Batubara merupakan salah satu produk Indonesia yang harganya sangat fluktuatif. Sebagai produk yang masuk dalam energy family, gerak harga batu bara tentu saja berkorelasi cukup erat dengan gerak harga minyak bumi. Menyimak data dari New York Mercantile Exchange periode 2001 - 2006, kita dapat melihat perubahan harga tiap tahun (prosentase selisih high - low dibagi closing price) terrentang antara 20,2 sampai 74,1%. Melampaui fluktuasi harga minyak bumi. Selama triwulan pertama 2007 harga batubara tetap menunjukkan fluktuasi tak kurang tajam dengan trend yang meningkat. Riset Danareksa Sekuritas menunjukkan bahwa rata-rata harga tiga bulan pertama 2007 sebesar US$ 53 / metrik ton, lebih tinggi ketimbang rata-rata harga 2006, sebesar US$ 49 / metric ton. Kajian Danareksa sekuritas tersebut juga memprediksikan bahwa permintaan batubara dalam waktu dekat akan naik dengan tajam. Salah satu pendorong adalah crash program 10.000 MW PLN. Dalam jangka lebih panjang studi yang sama memperkirakan permintaan domestik batubara akan naik lebih dari dua kali lipat pada 2010.
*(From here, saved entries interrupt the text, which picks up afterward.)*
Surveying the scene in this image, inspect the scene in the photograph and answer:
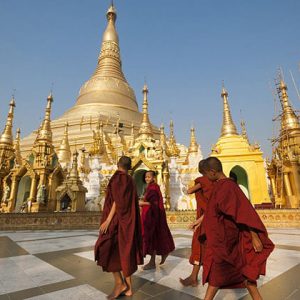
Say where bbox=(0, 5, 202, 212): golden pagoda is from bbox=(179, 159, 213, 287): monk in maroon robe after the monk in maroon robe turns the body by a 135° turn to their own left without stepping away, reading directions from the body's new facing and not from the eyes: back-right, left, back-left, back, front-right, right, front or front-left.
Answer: back

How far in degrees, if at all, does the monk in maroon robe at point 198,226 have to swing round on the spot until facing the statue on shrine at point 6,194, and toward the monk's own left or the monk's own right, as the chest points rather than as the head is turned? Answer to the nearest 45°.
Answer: approximately 45° to the monk's own right

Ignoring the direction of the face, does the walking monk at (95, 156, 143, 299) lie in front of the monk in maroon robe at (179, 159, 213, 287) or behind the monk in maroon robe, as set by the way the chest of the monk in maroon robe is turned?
in front

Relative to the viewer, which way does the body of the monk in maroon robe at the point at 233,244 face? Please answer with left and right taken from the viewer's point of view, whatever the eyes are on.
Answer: facing to the left of the viewer

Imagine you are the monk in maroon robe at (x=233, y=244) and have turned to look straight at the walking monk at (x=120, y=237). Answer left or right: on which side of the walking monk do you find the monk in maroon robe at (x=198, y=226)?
right

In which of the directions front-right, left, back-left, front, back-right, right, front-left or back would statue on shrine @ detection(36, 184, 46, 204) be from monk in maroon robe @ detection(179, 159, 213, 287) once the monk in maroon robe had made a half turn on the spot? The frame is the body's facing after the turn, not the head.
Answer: back-left

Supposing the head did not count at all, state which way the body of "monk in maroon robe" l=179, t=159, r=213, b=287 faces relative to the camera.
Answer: to the viewer's left

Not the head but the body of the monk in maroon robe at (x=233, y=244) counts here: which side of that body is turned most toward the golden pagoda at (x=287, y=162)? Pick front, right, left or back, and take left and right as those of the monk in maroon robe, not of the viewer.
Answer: right

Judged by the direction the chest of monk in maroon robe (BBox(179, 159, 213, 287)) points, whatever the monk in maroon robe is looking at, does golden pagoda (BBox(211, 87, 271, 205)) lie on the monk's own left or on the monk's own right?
on the monk's own right

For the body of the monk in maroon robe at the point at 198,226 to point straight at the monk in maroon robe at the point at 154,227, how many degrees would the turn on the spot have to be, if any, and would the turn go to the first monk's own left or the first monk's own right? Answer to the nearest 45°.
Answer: approximately 45° to the first monk's own right

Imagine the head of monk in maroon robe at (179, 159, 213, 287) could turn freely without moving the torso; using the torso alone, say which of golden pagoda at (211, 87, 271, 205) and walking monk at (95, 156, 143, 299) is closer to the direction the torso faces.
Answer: the walking monk
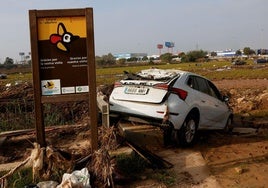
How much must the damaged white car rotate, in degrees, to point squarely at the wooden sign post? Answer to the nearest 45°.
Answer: approximately 180°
Produksi batubara Indonesia juga mengalami kenaikan tajam dari 79,37 juta ton di tahun 2000 menjadi mendekati 200 juta ton pada 2006. Bersamaan dengan kenaikan produksi, terjadi peningkatan ekspor dengan kecepatan yang hampir sama, dari 57, 24 juta ton di tahun 2000 menjadi 148 juta ton di tahun 2006. Praktis 75% dari batubara Indonesia dijual di pasaran luar negeri. Trend itu telah menempatkan Indonesia sebagai produsen batubara ke empat terbesar di dunia, dibelakang Cina, India dan Afrika Selatan. Indonesia juga kini menjadi pengekspor terbesar batubara, mengambil alih posisi Australia, yang mengalami kendala infrastruktur.
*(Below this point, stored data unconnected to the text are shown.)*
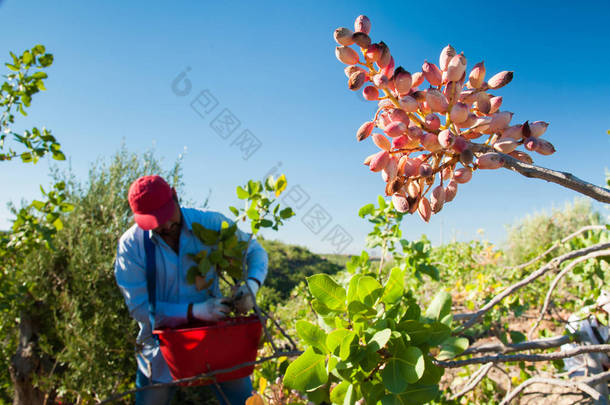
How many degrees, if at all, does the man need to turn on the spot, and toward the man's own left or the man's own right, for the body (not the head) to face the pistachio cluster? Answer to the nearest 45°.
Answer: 0° — they already face it

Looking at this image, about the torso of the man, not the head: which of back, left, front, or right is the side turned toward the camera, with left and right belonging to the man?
front

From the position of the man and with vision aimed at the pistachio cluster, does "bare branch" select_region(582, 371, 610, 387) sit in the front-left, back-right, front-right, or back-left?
front-left

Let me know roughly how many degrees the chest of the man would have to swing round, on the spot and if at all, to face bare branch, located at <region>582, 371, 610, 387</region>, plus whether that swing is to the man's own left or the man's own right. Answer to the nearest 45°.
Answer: approximately 45° to the man's own left
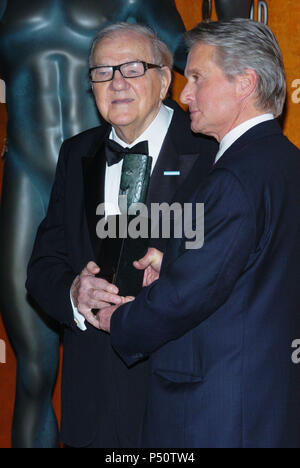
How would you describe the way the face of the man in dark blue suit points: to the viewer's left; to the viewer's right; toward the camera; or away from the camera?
to the viewer's left

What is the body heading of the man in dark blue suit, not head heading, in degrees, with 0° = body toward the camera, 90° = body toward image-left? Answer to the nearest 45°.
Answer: approximately 90°
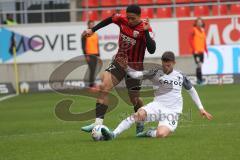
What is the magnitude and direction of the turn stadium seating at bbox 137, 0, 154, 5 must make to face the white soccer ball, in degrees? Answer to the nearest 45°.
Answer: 0° — it already faces it

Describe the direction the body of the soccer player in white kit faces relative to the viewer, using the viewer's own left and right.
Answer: facing the viewer and to the left of the viewer

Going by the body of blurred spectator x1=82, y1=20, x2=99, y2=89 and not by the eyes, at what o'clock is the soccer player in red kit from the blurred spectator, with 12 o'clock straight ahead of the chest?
The soccer player in red kit is roughly at 12 o'clock from the blurred spectator.

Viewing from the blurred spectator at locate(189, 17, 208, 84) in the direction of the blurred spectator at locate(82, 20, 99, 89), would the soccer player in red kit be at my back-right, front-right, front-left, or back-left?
front-left

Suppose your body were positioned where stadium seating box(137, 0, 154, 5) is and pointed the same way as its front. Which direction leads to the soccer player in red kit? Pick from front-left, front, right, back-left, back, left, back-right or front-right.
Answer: front

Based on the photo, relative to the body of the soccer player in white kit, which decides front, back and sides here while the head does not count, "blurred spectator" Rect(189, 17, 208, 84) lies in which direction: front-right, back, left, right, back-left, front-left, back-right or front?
back-right

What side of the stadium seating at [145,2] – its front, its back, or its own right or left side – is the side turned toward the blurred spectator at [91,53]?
front

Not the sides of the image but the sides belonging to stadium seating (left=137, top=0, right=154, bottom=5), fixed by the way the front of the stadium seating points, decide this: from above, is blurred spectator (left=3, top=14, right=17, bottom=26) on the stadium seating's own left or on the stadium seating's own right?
on the stadium seating's own right

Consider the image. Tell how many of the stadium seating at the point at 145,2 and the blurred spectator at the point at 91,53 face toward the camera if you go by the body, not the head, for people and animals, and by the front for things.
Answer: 2

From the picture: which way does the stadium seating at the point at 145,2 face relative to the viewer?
toward the camera

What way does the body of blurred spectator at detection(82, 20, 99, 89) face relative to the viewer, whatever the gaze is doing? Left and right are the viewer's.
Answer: facing the viewer

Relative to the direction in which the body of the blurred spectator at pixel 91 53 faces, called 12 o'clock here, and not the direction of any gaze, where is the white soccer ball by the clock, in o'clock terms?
The white soccer ball is roughly at 12 o'clock from the blurred spectator.

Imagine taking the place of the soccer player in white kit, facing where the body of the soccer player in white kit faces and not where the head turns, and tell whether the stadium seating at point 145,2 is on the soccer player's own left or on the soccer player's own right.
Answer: on the soccer player's own right

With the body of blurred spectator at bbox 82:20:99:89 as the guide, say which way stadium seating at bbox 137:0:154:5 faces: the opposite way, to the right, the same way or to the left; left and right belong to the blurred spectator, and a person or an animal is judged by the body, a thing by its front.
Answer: the same way

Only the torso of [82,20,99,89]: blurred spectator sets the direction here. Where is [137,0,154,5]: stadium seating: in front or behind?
behind
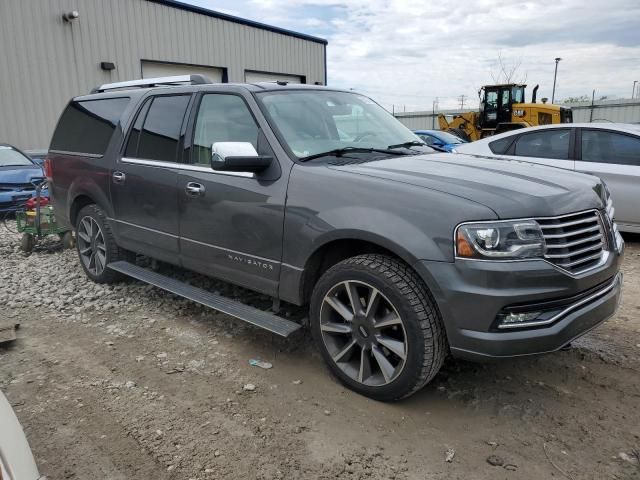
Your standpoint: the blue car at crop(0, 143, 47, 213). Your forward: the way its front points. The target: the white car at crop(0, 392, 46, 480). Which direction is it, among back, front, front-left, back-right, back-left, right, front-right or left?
front-right

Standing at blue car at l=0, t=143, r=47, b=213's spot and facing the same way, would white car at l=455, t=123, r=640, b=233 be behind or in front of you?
in front

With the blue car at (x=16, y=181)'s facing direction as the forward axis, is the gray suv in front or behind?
in front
Dengan meningkatnya permintaan dalam negeri di tahun-tahun mendatang, komposisi penggunaan ekspor dan pasar dalam negeri juga diperkirakan akan bergeser. Pergeseran itu akan menempatkan pasar batubara dalam negeri menjadi lebih penting, karena melibatkan nilai ekonomis yang jauh lebih besar.
Struktur pasar batubara cukup favorable bagi pengembangan kontrak berjangka. Dari sisi produsen, PT. Adaro sebagai produsen terbesar, memiliki pangsa pasar sedikit di atas 20%, tidak begitu jauh di atasi pesaing terdekatnya, Kideco, Arutmin dan Kaltim PC. Dari sisi konsumen dalam negeri, permintaan memang masih didomininasi oleh pembangkit tenaga listerik (power plants) yang meliputi 85% dari total permintaan domestik. Namun dengan deregulasi listerik di bidang pembangkit, angka 85 % itu mewakli cukup banyak power plants, walaupun tetap dengan PLN sebagai leader.
Peluncuran ICI yang telah mulai dipasarkan sejak Juni 2006, meningkatkan peluang peluncuran kontrak berjangka batubara di Indonesia. ICI dapat dikatakan sebagai rintisan upaya memiliki referensi harga yang terpercaya untuk produk-produk yang dihasilkan Indonesia. ICI melibatkan partisipasi yang sangat representatif dari para commercial interest, mulai dari para produsen, para konsumen dan para intermediaries. Dengan metodologi perhitungan yang transparan dan konsisten, ICI berpeluang besar untuk menjadi benchmark harga batubara Indonesia di seluruh dunia.